I’ve been to both Clubbercise and Zumba this week, and they helped somewhat in easing up my work-related anxiety. I’m so unhappy at work at the moment, so I’ve put in a flexible working request and if that doesn’t pan out, I guess I’ll move onto plan B.
I wore my fancy new Marks and Spencer tights and still love them! They are thick without being hot, have a great pattern and a drawstring – 10/10!
I’m feeling very grateful at the moment, grateful for my family and friends, for being in steady employment (and the recent raise, whoop!), for owning my own home and for my hubby and toddler especially! I’m also grateful for everyone who had liked a post on this blog or started following my posts. I’m definitely not the best example of a healthy lifestyle blog, as I fall off the wagon more times than not, but I hope that I represent a realistic account of what so many people go through when trying to get and stay fit/healthy/lose excess weight…
Anyway, enough of all that emotional stuff, here’s what I’ve been up to this week…
I had a very rare girls night out on Saturday with a meal at pizza Express (yum) and some prosecco/gin. I was very sensible and mixed my alcohol with water every other glass, and I think I danced off a lot of the booze! Apart from the dancing, I wasn’t all that active, so I squeezed in a 1 mile run on Monday, between putting the toddler to bed and then doing the ‘big’ food shop. Not much but a mile is a mile!
Zumba was my other workout so far this week, and I’ll try to squeeze in some Davin HIIT and another short run this weekend hopefully.
I’ve tried to stick to healthy eating for the most part this week, so I’ve been having balanced meals and lots of fruit for snacks. As the title of the post alludes to, I’m really digging cauliflower rice at the moment! This week I had cauliflower rice with garlic chili, baby spinach, smoked bacon and topped with an egg – so tasty!
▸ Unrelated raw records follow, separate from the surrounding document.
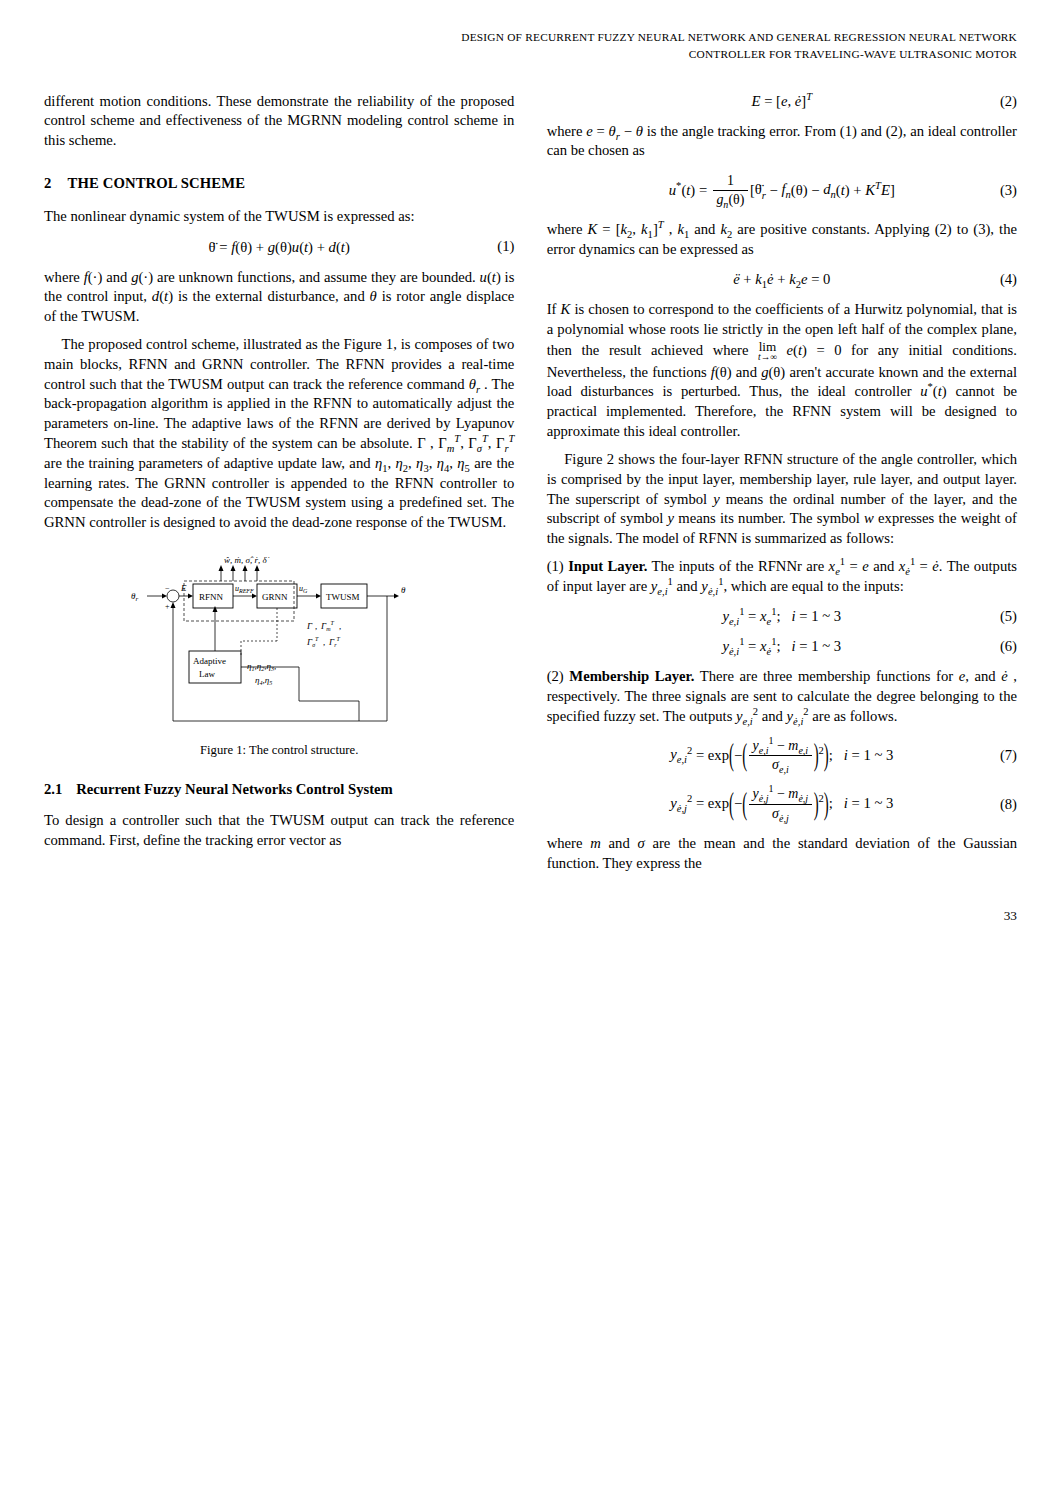DESIGN OF RECURRENT FUZZY NEURAL NETWORK AND GENERAL REGRESSION NEURAL NETWORK
CONTROLLER FOR TRAVELING-WAVE ULTRASONIC MOTOR
different motion conditions. These demonstrate the reliability of the proposed control scheme and effectiveness of the MGRNN modeling control scheme in this scheme.
2 THE CONTROL SCHEME
The nonlinear dynamic system of the TWUSM is expressed as:
θ̈ = f(θ) + g(θ)u(t) + d(t) (1)
where f(·) and g(·) are unknown functions, and assume they are bounded. u(t) is the control input, d(t) is the external disturbance, and θ is rotor angle displace of the TWUSM.
The proposed control scheme, illustrated as the Figure 1, is composes of two main blocks, RFNN and GRNN controller. The RFNN provides a real-time control such that the TWUSM output can track the reference command θr . The back-propagation algorithm is applied in the RFNN to automatically adjust the parameters on-line. The adaptive laws of the RFNN are derived by Lyapunov Theorem such that the stability of the system can be absolute. Γ , ΓmT, ΓσT, ΓrT are the training parameters of adaptive update law, and η1, η2, η3, η4, η5 are the learning rates. The GRNN controller is appended to the RFNN controller to compensate the dead-zone of the TWUSM system using a predefined set. The GRNN controller is designed to avoid the dead-zone response of the TWUSM.
ŵ, ṁ, σ̂, ṙ, δ̇ θr + − E RFNN uREFF GRNN uG TWUSM θ Γ , ΓmT , ΓσT , ΓrT Adaptive Law η1,η2,η3, η4,η5
Figure 1: The control structure.
2.1 Recurrent Fuzzy Neural Networks Control System
To design a controller such that the TWUSM output can track the reference command. First, define the tracking error vector as
E = [e, ė]T (2)
where e = θr − θ is the angle tracking error. From (1) and (2), an ideal controller can be chosen as
u*(t) = 1 gn(θ)[θ̈r − fn(θ) − dn(t) + KTE] (3)
where K = [k2, k1]T , k1 and k2 are positive constants. Applying (2) to (3), the error dynamics can be expressed as
ë + k1ė + k2e = 0 (4)
If K is chosen to correspond to the coefficients of a Hurwitz polynomial, that is a polynomial whose roots lie strictly in the open left half of the complex plane, then the result achieved where limt→∞ e(t) = 0 for any initial conditions. Nevertheless, the functions f(θ) and g(θ) aren't accurate known and the external load disturbances is perturbed. Thus, the ideal controller u*(t) cannot be practical implemented. Therefore, the RFNN system will be designed to approximate this ideal controller.
Figure 2 shows the four-layer RFNN structure of the angle controller, which is comprised by the input layer, membership layer, rule layer, and output layer. The superscript of symbol y means the ordinal number of the layer, and the subscript of symbol y means its number. The symbol w expresses the weight of the signals. The model of RFNN is summarized as follows:
(1) Input Layer. The inputs of the RFNNr are xe1 = e and xė1 = ė. The outputs of input layer are ye,i1 and yė,i1, which are equal to the inputs:
ye,i1 = xe1; i = 1 ~ 3 (5)
yė,i1 = xė1; i = 1 ~ 3 (6)
(2) Membership Layer. There are three membership functions for e, and ė , respectively. The three signals are sent to calculate the degree belonging to the specified fuzzy set. The outputs ye,i2 and yė,i2 are as follows.
ye,i2 = exp(−(ye,i1 − me,i σe,i)2); i = 1 ~ 3 (7)
yė,j2 = exp(−(yė,j1 − mė,j σė,j)2); i = 1 ~ 3 (8)
where m and σ are the mean and the standard deviation of the Gaussian function. They express the
33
It seems to be paying off as I’m down another 1lb this week to 161lb, wahoo!
What are your favourite weekend workouts, and have you tried cauliflower rice yet?
This is a recipe I’ve used and changed fairly regularly as an alternative to Chinese takeaway as it’s low in fat and starchy carbs.
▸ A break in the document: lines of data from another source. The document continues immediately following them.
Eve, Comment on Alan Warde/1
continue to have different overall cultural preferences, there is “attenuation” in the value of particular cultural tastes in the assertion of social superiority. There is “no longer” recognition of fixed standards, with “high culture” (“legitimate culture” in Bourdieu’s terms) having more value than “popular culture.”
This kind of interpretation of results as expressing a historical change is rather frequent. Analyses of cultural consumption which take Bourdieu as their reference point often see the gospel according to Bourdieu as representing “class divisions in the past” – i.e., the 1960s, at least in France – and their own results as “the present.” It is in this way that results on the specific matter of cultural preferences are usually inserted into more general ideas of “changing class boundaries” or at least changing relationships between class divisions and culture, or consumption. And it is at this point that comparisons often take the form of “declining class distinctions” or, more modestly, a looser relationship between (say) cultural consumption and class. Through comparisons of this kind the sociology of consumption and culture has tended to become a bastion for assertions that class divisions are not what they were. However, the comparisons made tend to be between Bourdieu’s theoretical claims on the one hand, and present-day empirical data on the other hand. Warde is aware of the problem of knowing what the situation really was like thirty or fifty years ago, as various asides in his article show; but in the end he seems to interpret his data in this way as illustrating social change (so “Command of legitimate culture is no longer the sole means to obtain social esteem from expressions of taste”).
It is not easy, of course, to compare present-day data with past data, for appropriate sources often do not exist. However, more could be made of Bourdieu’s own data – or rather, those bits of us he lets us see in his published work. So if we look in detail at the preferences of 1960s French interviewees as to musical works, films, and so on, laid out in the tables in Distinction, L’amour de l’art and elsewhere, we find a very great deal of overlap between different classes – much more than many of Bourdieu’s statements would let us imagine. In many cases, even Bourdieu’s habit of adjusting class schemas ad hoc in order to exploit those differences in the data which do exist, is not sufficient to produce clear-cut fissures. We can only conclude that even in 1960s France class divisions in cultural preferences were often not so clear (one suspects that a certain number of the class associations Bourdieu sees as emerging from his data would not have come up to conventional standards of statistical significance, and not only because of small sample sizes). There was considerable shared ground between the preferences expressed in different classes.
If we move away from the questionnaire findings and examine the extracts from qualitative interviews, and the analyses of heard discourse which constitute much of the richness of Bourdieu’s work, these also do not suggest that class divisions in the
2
This was the first time that I’d used cauliflower rice rather than standard long grain or wholewheat rice, and I loved it!
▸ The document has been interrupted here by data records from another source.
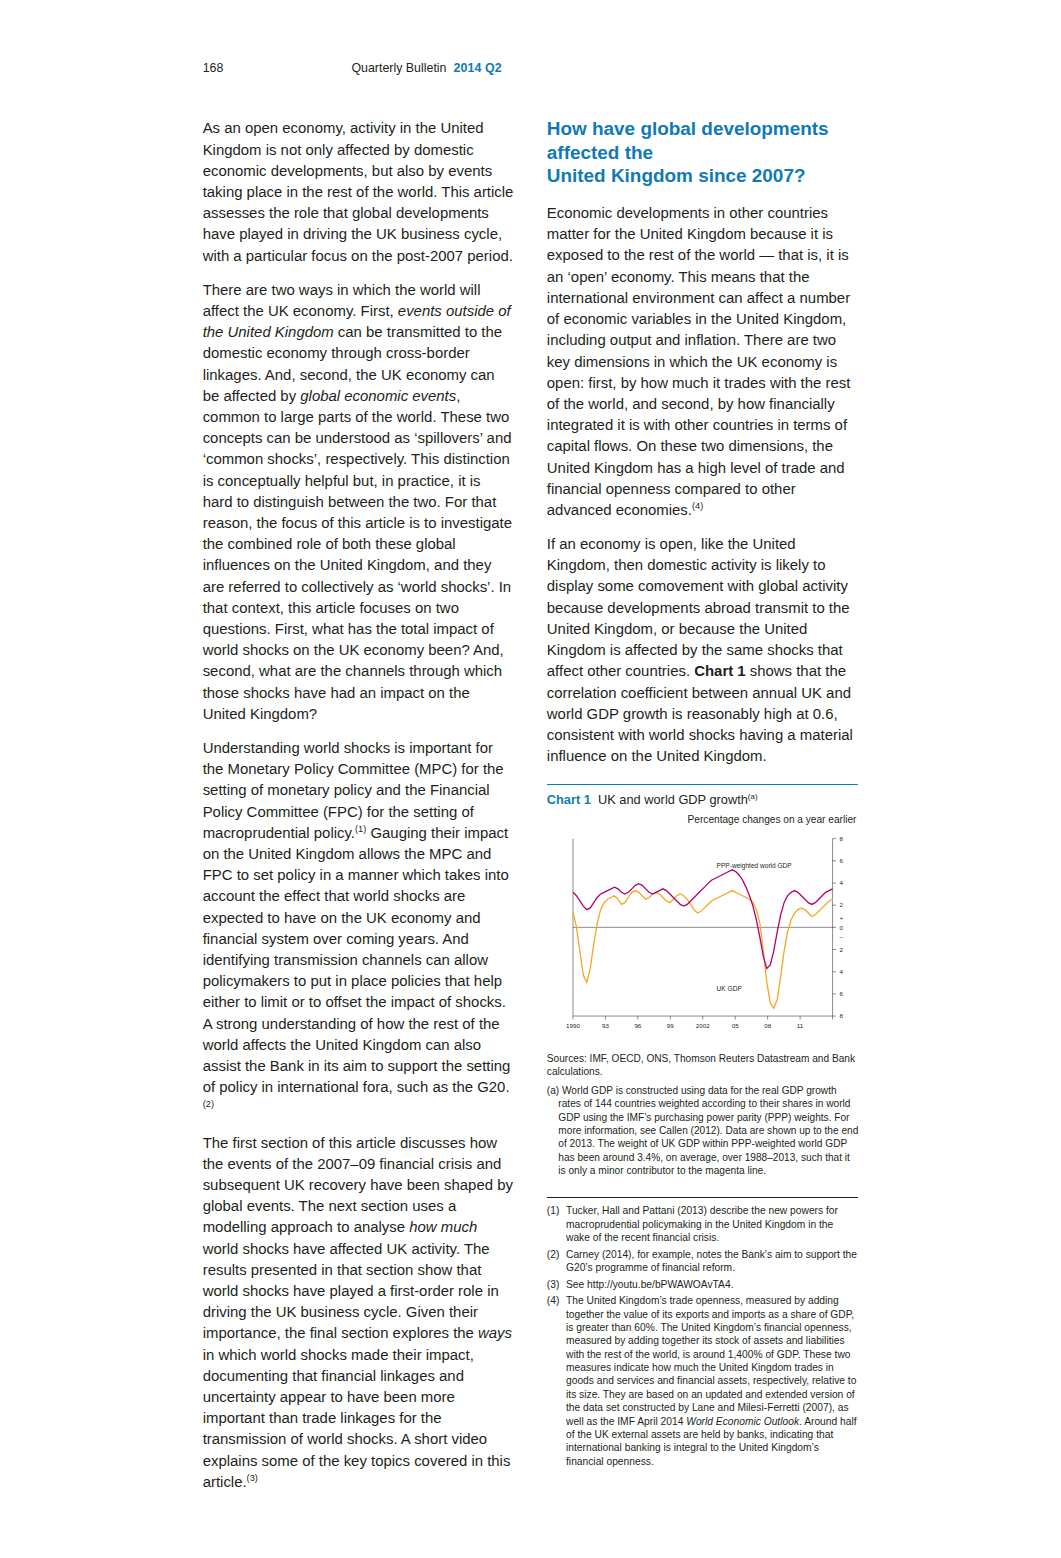168
Quarterly Bulletin 2014 Q2
As an open economy, activity in the United Kingdom is not only affected by domestic economic developments, but also by events taking place in the rest of the world. This article assesses the role that global developments have played in driving the UK business cycle, with a particular focus on the post-2007 period.
There are two ways in which the world will affect the UK economy. First, events outside of the United Kingdom can be transmitted to the domestic economy through cross-border linkages. And, second, the UK economy can be affected by global economic events, common to large parts of the world. These two concepts can be understood as ‘spillovers’ and ‘common shocks’, respectively. This distinction is conceptually helpful but, in practice, it is hard to distinguish between the two. For that reason, the focus of this article is to investigate the combined role of both these global influences on the United Kingdom, and they are referred to collectively as ‘world shocks’. In that context, this article focuses on two questions. First, what has the total impact of world shocks on the UK economy been? And, second, what are the channels through which those shocks have had an impact on the United Kingdom?
Understanding world shocks is important for the Monetary Policy Committee (MPC) for the setting of monetary policy and the Financial Policy Committee (FPC) for the setting of macroprudential policy.(1) Gauging their impact on the United Kingdom allows the MPC and FPC to set policy in a manner which takes into account the effect that world shocks are expected to have on the UK economy and financial system over coming years. And identifying transmission channels can allow policymakers to put in place policies that help either to limit or to offset the impact of shocks. A strong understanding of how the rest of the world affects the United Kingdom can also assist the Bank in its aim to support the setting of policy in international fora, such as the G20.(2)
The first section of this article discusses how the events of the 2007–09 financial crisis and subsequent UK recovery have been shaped by global events. The next section uses a modelling approach to analyse how much world shocks have affected UK activity. The results presented in that section show that world shocks have played a first-order role in driving the UK business cycle. Given their importance, the final section explores the ways in which world shocks made their impact, documenting that financial linkages and uncertainty appear to have been more important than trade linkages for the transmission of world shocks. A short video explains some of the key topics covered in this article.(3)
How have global developments affected the
United Kingdom since 2007?
Economic developments in other countries matter for the United Kingdom because it is exposed to the rest of the world — that is, it is an ‘open’ economy. This means that the international environment can affect a number of economic variables in the United Kingdom, including output and inflation. There are two key dimensions in which the UK economy is open: first, by how much it trades with the rest of the world, and second, by how financially integrated it is with other countries in terms of capital flows. On these two dimensions, the United Kingdom has a high level of trade and financial openness compared to other advanced economies.(4)
If an economy is open, like the United Kingdom, then domestic activity is likely to display some comovement with global activity because developments abroad transmit to the United Kingdom, or because the United Kingdom is affected by the same shocks that affect other countries. Chart 1 shows that the correlation coefficient between annual UK and world GDP growth is reasonably high at 0.6, consistent with world shocks having a material influence on the United Kingdom.
Chart 1 UK and world GDP growth(a)
Percentage changes on a year earlier
8 6 4 2 + 0 – 2 4 6 8 1990 93 96 99 2002 05 08 11 PPP-weighted world GDP UK GDP
Sources: IMF, OECD, ONS, Thomson Reuters Datastream and Bank calculations.
(a) World GDP is constructed using data for the real GDP growth rates of 144 countries weighted according to their shares in world GDP using the IMF’s purchasing power parity (PPP) weights. For more information, see Callen (2012). Data are shown up to the end of 2013. The weight of UK GDP within PPP-weighted world GDP has been around 3.4%, on average, over 1988–2013, such that it is only a minor contributor to the magenta line.
Tucker, Hall and Pattani (2013) describe the new powers for macroprudential policymaking in the United Kingdom in the wake of the recent financial crisis.
Carney (2014), for example, notes the Bank’s aim to support the G20’s programme of financial reform.
See http://youtu.be/bPWAWOAvTA4.
The United Kingdom’s trade openness, measured by adding together the value of its exports and imports as a share of GDP, is greater than 60%. The United Kingdom’s financial openness, measured by adding together its stock of assets and liabilities with the rest of the world, is around 1,400% of GDP. These two measures indicate how much the United Kingdom trades in goods and services and financial assets, respectively, relative to its size. They are based on an updated and extended version of the data set constructed by Lane and Milesi-Ferretti (2007), as well as the IMF April 2014 World Economic Outlook. Around half of the UK external assets are held by banks, indicating that international banking is integral to the United Kingdom’s financial openness.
I didn’t use a recipe book for this, it was pretty much just using the spices and sauces I had in my cupboard, so you might want to put your own take on it! If you do, make sure you let me know!
Ingredients (serves 2):
1 large head of cauliflower (I grate the cauliflower to make rice but you could use a processor, just google ‘cauliflower rice’ for a method)
300g chicken breast, cut into small mouth-size chunks
150g frozen peas
1 large carrot – grated
handful of cashew nuts – optional extra – I would dry roast these, chop them finely and sprinkle on top at the end.
1 x tbsp. soy sauce (any type)
1 x tbsp. sweet chilli sauce (I use the hot version)
pinch of dry chilli flakes
1 x tbsp. runny honey
1 x tbsp. vegetable oil
You want to marinate your chicken first to get all the yummy flavours combined. In a bowl, add the chopped chicken, the oil, soy sauce, chilli sauce, honey and chilli flakes (if you don’t like too much spice, leave out the flakes and just use the sauce)
Cover and refrigerate for at least 30 minutes but longer if possible
Cook the cauliflower rice in frying pan, use a little oil if it isn’t non-stick. You’ll want to use a low-medium heat and stir every so often to prevent it from burning.
Put the rice aside in 2 bowls that can be kept warm or microwaved.
Turn the heat on the pan up to high until its smoking. Add the chicken and marinade and cook, stirring regularly.
When the chicken is almost cooked through and the marinade has reduced, add the frozen peas and grated carrot to the pan.
The vegetables will expel some water but that’s OK as it will combine with the marinade to make the sauce.
Cook for 2 minutes, make sure the chicken is cooked through and divide between two bowls.
If the rice had been sitting, you might want to warm it in the microwave for 30 seconds before adding the meat.
Add your chopped nuts if you want at this point and serve!
This meal is super easy to make and you can do a lot of prep work ahead of time. For example, you can grate the cauliflower and freeze it, then all you have to do is give it a couple of minutes extra on a low heat during step 3.
I hope you enjoy the recipe and if you make it let me know!